Location
- 40-44 Bark Place Bayswater London, W2 4AT England 51°30′41″N 0°11′22″W﻿ / ﻿51.511272°N 0.189490°W

Information
- Type: Private school
- Established: 1983
- Closed: 20 August 2026
- Department for Education URN: 100536 Tables
- Head teacher: Mr Antony Faccinello
- Gender: Coeducational
- Age: 11 to 20
- Enrolment: 223 (2025)
- Capacity: 604
- Website: www.kps.co.uk

= Kensington Park School =

Kensington Park School was a coeducational private day and boarding school located in London, England.

The lower school for pupils aged 11 to 16 is situated in the Bayswater area of the City of Westminster, while the sixth form is located in nearby South Kensington. in 2020 Chelsea Independent College in Fulham formally merged with Kensington Park School.

While the school offers boarding services priced at £25,530 - £36,600, the day school fees are around £29,850 - £31,050 per annum.

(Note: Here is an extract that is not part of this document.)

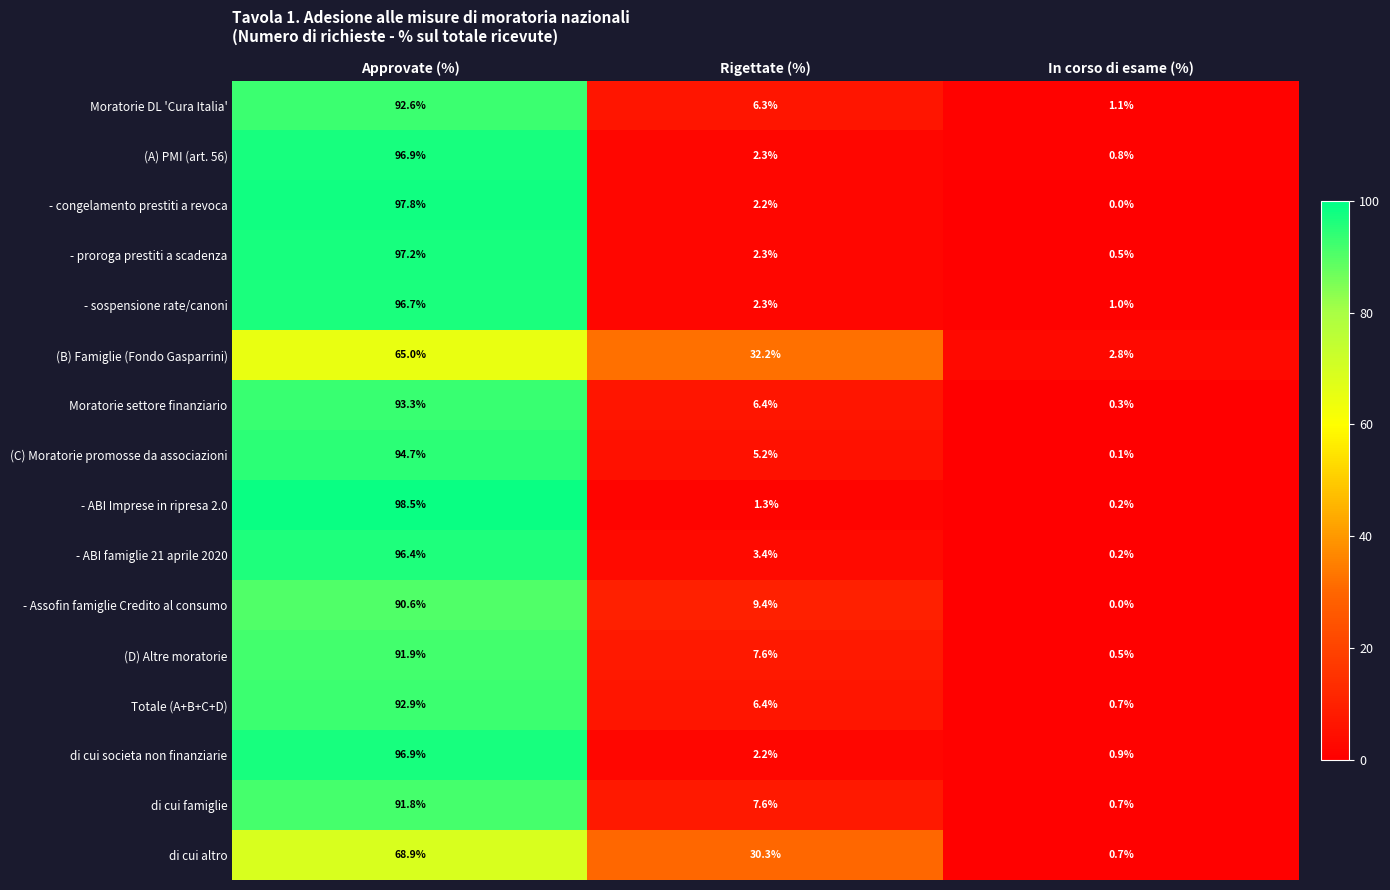

List the labels in order of Moratorie DL 'Cura Italia' value, largest first.

Approvate (%), Rigettate (%), In corso di esame (%)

The boarding house is in the former Princess Beatrice Hospital building in West Brompton.

== History ==
The school was established in 1983.

On 3 August 2026, the school cancelled its summer courses costing £4000 without issuing refunds due to significant financial stress. The school was placed into creditors voluntary liquidation on 20 August 2026, leading to the closure of the school.